▶ THE PROBLEM:
Please set out the lines below as a numbered list, omitting the blank lines and leaving out the pictures.

▶ RECORDS SHOWN:
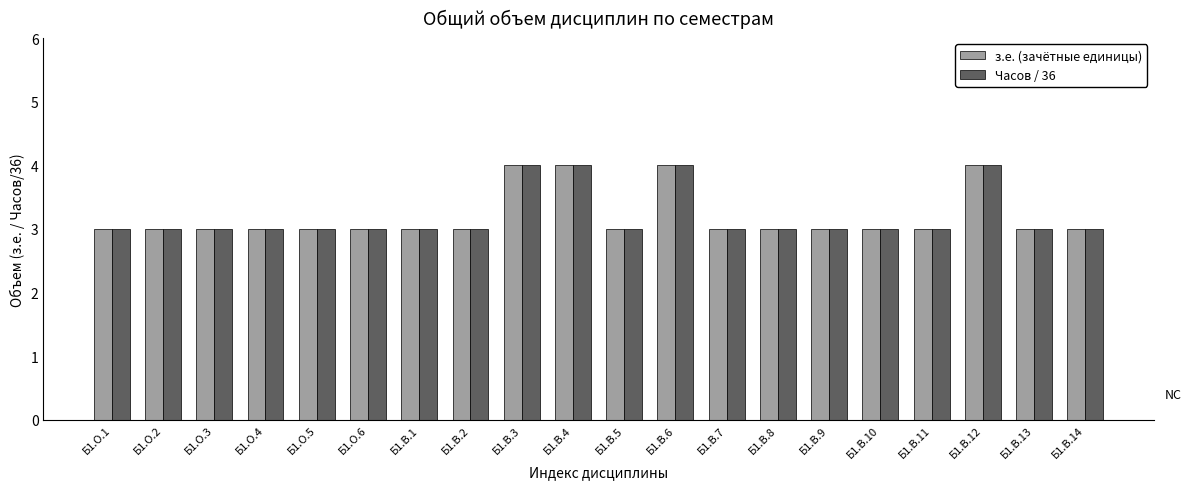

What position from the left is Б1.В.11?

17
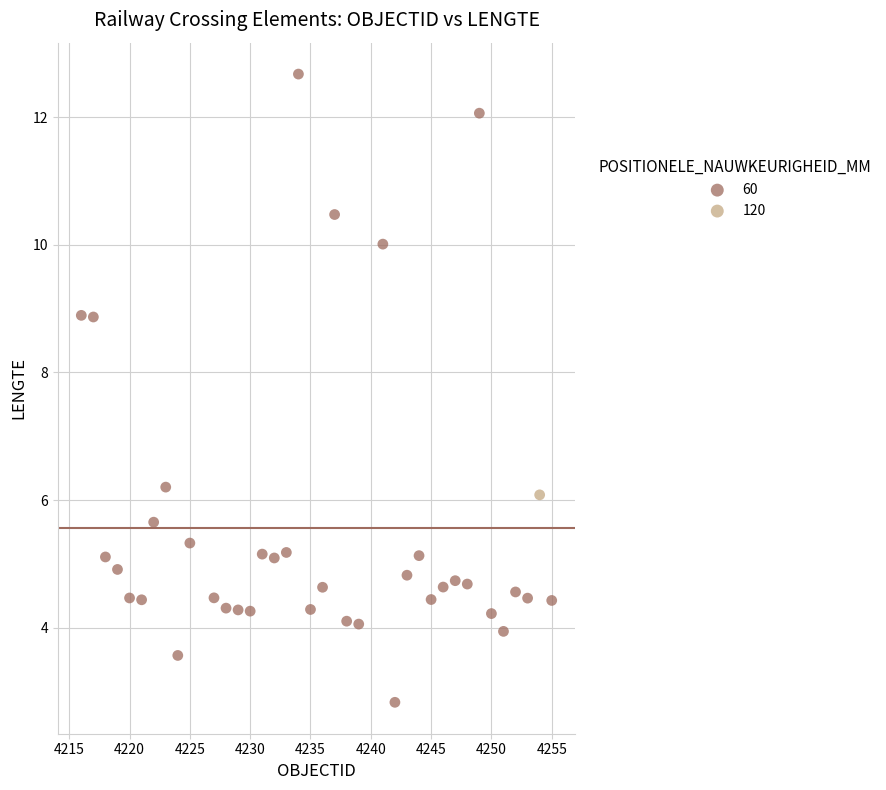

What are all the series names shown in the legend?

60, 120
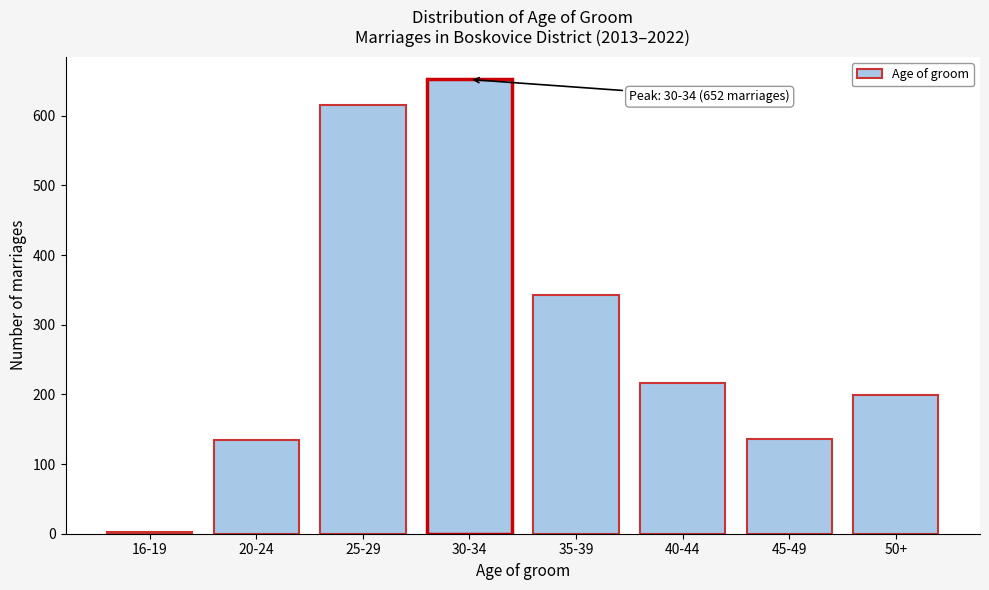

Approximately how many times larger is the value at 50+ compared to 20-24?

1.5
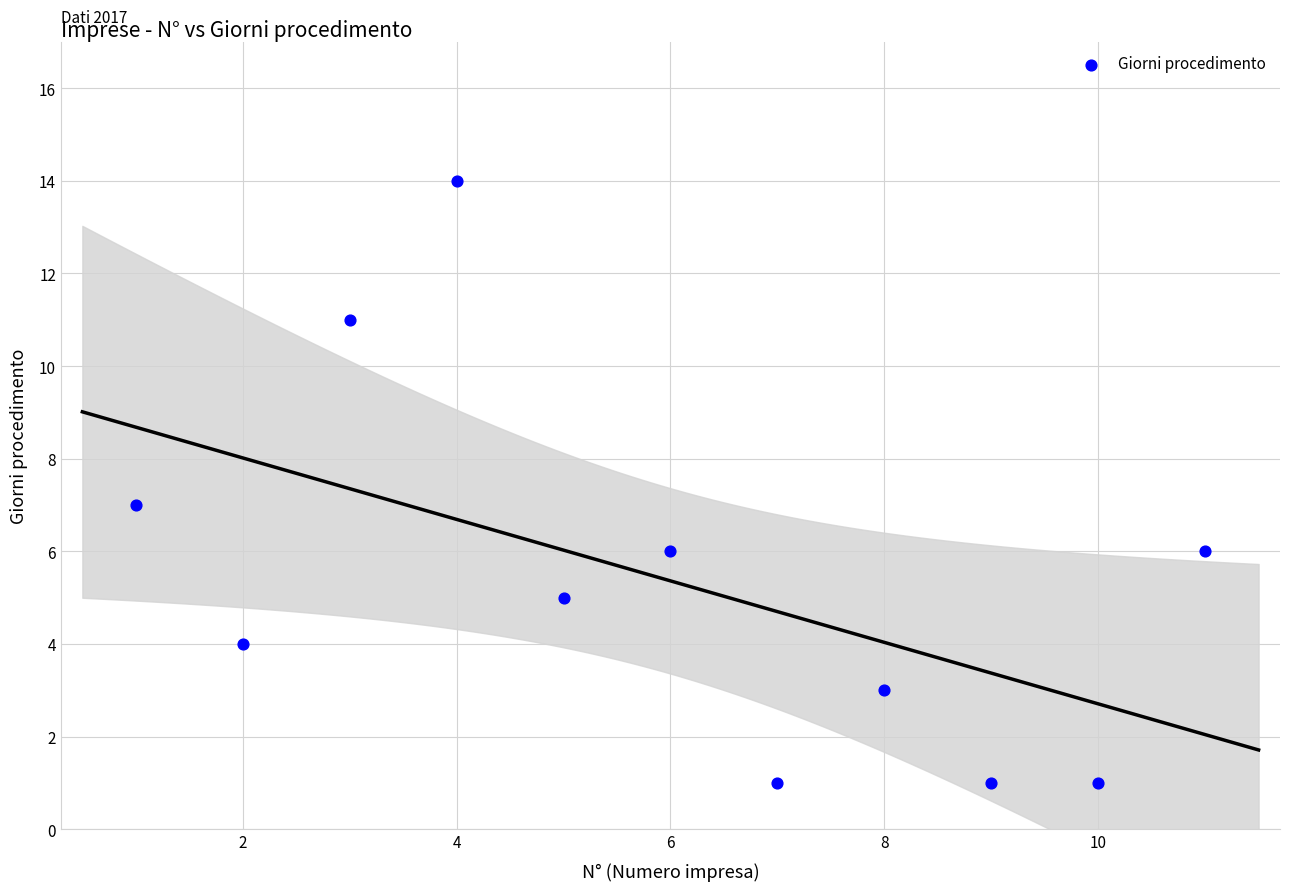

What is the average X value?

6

▶ OUTPUT FOR THIS EXERCISE:
1. What position from the left is Б1.В.11?
2. 17
3. What are all the series names shown in the legend?
4. 60, 120
5. Approximately how many times larger is the value at 50+ compared to 20-24?
6. 1.5
7. What is the average X value?
8. 6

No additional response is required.